··· Предоставленный материал

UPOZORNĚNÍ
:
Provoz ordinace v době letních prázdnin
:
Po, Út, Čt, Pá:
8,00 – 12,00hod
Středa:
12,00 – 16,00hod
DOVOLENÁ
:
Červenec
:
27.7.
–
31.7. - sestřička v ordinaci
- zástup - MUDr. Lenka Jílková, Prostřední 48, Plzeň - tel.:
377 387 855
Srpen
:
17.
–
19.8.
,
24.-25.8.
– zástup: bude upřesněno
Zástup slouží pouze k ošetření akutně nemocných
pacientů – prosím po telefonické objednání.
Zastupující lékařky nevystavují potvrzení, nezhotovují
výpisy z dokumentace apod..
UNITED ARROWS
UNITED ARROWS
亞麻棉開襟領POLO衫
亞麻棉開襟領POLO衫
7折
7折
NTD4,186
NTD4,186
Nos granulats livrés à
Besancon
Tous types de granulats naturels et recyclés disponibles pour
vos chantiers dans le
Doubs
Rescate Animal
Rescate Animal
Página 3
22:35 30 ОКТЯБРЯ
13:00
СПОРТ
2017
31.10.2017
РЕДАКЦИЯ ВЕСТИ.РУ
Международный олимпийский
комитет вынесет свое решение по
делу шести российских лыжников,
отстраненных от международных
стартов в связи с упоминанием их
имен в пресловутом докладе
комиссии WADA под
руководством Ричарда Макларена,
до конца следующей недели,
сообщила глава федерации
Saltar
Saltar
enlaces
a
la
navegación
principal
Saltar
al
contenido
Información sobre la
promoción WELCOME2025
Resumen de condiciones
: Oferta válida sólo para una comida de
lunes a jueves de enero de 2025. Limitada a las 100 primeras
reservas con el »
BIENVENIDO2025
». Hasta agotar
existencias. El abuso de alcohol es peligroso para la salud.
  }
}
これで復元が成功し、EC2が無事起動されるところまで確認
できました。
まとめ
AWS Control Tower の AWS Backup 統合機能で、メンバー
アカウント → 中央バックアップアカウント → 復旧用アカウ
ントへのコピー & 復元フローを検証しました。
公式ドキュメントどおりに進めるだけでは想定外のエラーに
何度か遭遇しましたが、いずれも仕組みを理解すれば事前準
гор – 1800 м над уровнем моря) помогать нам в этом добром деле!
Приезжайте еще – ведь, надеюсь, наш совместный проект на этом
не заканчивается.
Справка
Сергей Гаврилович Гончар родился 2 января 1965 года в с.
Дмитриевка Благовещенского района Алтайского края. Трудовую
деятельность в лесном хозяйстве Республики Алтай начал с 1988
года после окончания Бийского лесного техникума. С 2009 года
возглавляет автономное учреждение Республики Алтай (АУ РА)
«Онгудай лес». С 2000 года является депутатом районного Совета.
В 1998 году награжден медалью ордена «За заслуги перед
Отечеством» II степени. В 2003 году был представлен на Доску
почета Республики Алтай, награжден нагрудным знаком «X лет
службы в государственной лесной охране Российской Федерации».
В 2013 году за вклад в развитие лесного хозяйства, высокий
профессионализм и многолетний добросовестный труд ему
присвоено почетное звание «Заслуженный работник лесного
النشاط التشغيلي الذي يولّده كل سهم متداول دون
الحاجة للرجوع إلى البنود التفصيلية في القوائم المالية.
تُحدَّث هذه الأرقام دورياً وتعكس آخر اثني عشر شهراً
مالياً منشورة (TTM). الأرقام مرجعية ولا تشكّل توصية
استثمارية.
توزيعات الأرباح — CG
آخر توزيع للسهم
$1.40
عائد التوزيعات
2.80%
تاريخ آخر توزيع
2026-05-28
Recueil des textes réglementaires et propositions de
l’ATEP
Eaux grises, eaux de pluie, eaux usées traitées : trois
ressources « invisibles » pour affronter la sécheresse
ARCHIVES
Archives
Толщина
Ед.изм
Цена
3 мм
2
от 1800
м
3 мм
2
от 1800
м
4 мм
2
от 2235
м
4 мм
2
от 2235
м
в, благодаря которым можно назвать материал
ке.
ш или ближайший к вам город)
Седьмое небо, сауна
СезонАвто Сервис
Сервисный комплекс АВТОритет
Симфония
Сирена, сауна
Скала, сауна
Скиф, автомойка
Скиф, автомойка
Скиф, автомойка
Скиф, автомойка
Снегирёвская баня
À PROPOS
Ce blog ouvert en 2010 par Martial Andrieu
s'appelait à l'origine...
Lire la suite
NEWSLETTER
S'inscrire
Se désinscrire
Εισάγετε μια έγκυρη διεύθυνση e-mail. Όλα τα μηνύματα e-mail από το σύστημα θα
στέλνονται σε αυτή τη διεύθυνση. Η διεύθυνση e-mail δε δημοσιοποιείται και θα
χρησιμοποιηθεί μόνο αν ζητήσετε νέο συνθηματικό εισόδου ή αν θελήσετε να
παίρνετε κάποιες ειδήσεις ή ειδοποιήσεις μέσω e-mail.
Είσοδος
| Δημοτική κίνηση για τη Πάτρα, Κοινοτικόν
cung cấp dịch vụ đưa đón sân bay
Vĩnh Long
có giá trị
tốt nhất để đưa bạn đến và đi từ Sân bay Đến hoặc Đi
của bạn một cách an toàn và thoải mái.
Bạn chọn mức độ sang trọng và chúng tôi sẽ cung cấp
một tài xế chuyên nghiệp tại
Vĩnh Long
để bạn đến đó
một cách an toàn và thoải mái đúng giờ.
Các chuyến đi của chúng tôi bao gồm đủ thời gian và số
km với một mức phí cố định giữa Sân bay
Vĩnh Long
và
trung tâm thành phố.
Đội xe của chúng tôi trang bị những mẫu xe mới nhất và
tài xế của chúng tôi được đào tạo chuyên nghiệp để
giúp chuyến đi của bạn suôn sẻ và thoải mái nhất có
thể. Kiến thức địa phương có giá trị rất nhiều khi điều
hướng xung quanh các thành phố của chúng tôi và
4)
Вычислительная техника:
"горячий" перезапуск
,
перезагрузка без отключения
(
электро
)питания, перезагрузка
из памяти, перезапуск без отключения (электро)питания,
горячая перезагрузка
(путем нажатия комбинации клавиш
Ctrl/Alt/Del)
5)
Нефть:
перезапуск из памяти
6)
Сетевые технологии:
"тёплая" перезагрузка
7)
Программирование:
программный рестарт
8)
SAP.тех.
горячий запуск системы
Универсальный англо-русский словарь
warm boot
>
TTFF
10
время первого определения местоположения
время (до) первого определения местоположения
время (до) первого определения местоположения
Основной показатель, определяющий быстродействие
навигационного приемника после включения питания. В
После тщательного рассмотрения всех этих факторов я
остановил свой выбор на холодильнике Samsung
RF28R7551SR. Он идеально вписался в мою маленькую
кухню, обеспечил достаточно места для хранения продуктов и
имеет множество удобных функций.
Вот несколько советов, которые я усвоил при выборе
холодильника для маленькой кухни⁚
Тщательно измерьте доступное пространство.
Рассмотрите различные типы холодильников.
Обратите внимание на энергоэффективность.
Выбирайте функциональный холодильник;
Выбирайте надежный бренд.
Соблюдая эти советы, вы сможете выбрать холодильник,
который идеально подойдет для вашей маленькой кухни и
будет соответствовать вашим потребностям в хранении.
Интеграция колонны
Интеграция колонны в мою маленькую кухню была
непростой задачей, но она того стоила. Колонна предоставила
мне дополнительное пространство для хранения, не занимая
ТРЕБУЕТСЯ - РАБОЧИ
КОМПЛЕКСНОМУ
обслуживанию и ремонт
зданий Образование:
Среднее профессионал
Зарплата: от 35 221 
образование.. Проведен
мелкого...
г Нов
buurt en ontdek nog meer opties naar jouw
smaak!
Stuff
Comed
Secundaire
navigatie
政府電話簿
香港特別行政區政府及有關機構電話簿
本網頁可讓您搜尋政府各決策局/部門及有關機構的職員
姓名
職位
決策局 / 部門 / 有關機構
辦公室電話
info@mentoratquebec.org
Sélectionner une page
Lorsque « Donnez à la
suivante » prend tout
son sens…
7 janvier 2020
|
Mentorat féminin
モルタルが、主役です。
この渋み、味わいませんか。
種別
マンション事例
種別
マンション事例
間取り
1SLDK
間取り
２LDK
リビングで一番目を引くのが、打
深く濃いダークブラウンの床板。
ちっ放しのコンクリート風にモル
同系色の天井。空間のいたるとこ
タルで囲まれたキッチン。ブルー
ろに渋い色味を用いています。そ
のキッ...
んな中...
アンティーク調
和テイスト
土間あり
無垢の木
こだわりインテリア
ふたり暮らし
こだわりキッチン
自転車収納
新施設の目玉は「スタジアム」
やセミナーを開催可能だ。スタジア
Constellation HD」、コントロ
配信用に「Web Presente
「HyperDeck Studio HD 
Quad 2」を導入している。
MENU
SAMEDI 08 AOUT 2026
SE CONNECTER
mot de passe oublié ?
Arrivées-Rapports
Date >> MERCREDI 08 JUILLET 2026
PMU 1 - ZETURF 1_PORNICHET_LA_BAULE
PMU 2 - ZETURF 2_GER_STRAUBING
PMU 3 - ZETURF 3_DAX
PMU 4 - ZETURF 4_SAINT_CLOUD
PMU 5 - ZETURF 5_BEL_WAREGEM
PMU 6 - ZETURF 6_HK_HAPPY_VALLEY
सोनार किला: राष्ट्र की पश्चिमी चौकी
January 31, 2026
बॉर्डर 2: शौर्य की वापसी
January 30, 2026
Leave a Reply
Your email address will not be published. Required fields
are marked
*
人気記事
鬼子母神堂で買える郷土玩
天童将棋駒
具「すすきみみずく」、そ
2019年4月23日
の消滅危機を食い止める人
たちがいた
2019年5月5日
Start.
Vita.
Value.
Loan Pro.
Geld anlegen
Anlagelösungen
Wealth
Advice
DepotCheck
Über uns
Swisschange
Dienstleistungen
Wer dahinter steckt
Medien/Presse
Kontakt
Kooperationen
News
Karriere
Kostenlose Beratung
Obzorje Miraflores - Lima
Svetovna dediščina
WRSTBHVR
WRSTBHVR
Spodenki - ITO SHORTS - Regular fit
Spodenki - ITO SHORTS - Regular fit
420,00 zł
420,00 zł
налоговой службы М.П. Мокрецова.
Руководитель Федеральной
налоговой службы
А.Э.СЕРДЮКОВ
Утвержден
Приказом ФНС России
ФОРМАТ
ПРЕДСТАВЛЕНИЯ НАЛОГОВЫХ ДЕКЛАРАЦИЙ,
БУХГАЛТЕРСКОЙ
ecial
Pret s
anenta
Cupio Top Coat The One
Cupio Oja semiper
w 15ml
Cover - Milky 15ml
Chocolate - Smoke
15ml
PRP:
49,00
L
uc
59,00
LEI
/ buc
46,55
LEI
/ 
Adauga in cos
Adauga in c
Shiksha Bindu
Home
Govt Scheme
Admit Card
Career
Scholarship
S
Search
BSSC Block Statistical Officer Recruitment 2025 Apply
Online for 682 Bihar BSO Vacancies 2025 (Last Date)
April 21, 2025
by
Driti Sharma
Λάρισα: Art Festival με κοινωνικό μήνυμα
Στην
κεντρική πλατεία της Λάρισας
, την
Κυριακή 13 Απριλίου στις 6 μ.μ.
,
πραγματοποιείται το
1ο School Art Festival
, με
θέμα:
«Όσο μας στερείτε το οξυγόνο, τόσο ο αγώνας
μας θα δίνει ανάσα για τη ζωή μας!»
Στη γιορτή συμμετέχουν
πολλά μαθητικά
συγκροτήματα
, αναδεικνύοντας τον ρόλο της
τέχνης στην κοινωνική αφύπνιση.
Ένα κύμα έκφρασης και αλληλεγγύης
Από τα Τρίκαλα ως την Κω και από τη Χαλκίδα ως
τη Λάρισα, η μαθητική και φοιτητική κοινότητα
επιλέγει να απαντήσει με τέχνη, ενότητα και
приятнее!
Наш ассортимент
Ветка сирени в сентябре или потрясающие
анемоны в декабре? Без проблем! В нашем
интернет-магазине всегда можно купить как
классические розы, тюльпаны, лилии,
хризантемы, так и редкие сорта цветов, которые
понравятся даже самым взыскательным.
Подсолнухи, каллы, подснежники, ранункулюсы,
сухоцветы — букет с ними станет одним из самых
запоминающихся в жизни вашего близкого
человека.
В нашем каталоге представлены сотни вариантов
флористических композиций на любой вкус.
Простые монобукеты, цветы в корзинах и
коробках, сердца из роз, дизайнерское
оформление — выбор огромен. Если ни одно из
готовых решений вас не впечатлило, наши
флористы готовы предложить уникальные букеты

······

**Задание**
Переименуйте «лыжников» в «биатлонистов» и приведите материал от самого начала до строки с «комиссии WADA под» включительно. Всё остальное в этих строках оставьте без изменений.

**Ответ к заданию**
UPOZORNĚNÍ
:
Provoz ordinace v době letních prázdnin
:
Po, Út, Čt, Pá:
8,00 – 12,00hod
Středa:
12,00 – 16,00hod
DOVOLENÁ
:
Červenec
:
27.7.
–
31.7. - sestřička v ordinaci
- zástup - MUDr. Lenka Jílková, Prostřední 48, Plzeň - tel.:
377 387 855
Srpen
:
17.
–
19.8.
,
24.-25.8.
– zástup: bude upřesněno
Zástup slouží pouze k ošetření akutně nemocných
pacientů – prosím po telefonické objednání.
Zastupující lékařky nevystavují potvrzení, nezhotovují
výpisy z dokumentace apod..
UNITED ARROWS
UNITED ARROWS
亞麻棉開襟領POLO衫
亞麻棉開襟領POLO衫
7折
7折
NTD4,186
NTD4,186
Nos granulats livrés à
Besancon
Tous types de granulats naturels et recyclés disponibles pour
vos chantiers dans le
Doubs
Rescate Animal
Rescate Animal
Página 3
22:35 30 ОКТЯБРЯ
13:00
СПОРТ
2017
31.10.2017
РЕДАКЦИЯ ВЕСТИ.РУ
Международный олимпийский
комитет вынесет свое решение по
делу шести российских биатлонистов,
отстраненных от международных
стартов в связи с упоминанием их
имен в пресловутом докладе
комиссии WADA под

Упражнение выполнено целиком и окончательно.